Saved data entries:
★ ★ ★ ★

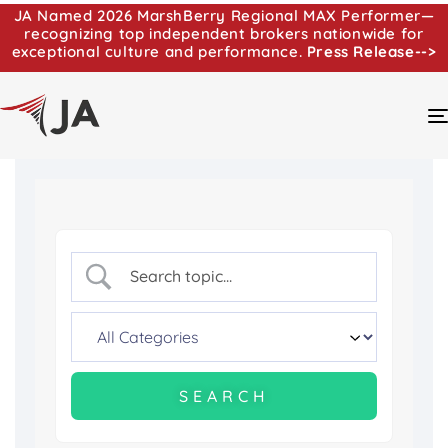
JA Named 2026 MarshBerry Regional MAX Performer—
recognizing top independent brokers nationwide for
exceptional culture and performance.
Press Release-->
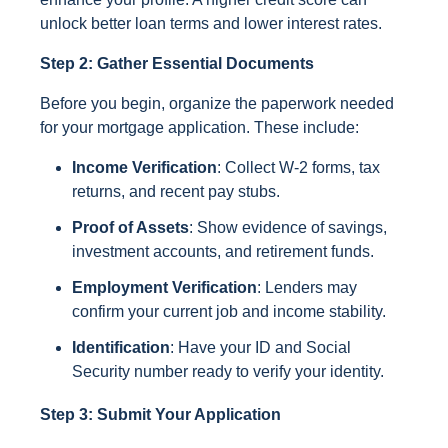
unlock better loan terms and lower interest rates.
Step 2: Gather Essential Documents
Before you begin, organize the paperwork needed
for your mortgage application. These include:
Income Verification
: Collect W-2 forms, tax
returns, and recent pay stubs.
Proof of Assets
: Show evidence of savings,
investment accounts, and retirement funds.
Employment Verification
: Lenders may
confirm your current job and income stability.
Identification
: Have your ID and Social
Security number ready to verify your identity.
Step 3: Submit Your Application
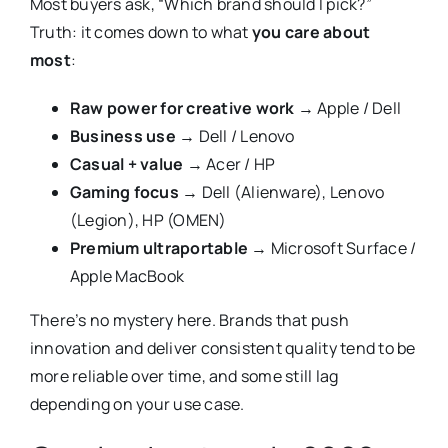
Most buyers ask, “Which brand should I pick?”
Truth: it comes down to what
you care about
most
:
Raw power for creative work
→ Apple / Dell
Business use
→ Dell / Lenovo
Casual + value
→ Acer / HP
Gaming focus
→ Dell (Alienware), Lenovo
(Legion), HP (OMEN)
Premium ultraportable
→ Microsoft Surface /
Apple MacBook
There’s no mystery here. Brands that push
innovation and deliver consistent quality tend to be
more reliable over time, and some still lag
depending on your use case.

★ ★ ★ ★

__Problem to work on__
Output, exactly, all the records above; include no pictures.

__Solution for this exercise__
JA Named 2026 MarshBerry Regional MAX Performer—
recognizing top independent brokers nationwide for
exceptional culture and performance.
Press Release-->
unlock better loan terms and lower interest rates.
Step 2: Gather Essential Documents
Before you begin, organize the paperwork needed
for your mortgage application. These include:
Income Verification
: Collect W-2 forms, tax
returns, and recent pay stubs.
Proof of Assets
: Show evidence of savings,
investment accounts, and retirement funds.
Employment Verification
: Lenders may
confirm your current job and income stability.
Identification
: Have your ID and Social
Security number ready to verify your identity.
Step 3: Submit Your Application
Most buyers ask, “Which brand should I pick?”
Truth: it comes down to what
you care about
most
:
Raw power for creative work
→ Apple / Dell
Business use
→ Dell / Lenovo
Casual + value
→ Acer / HP
Gaming focus
→ Dell (Alienware), Lenovo
(Legion), HP (OMEN)
Premium ultraportable
→ Microsoft Surface /
Apple MacBook
There’s no mystery here. Brands that push
innovation and deliver consistent quality tend to be
more reliable over time, and some still lag
depending on your use case.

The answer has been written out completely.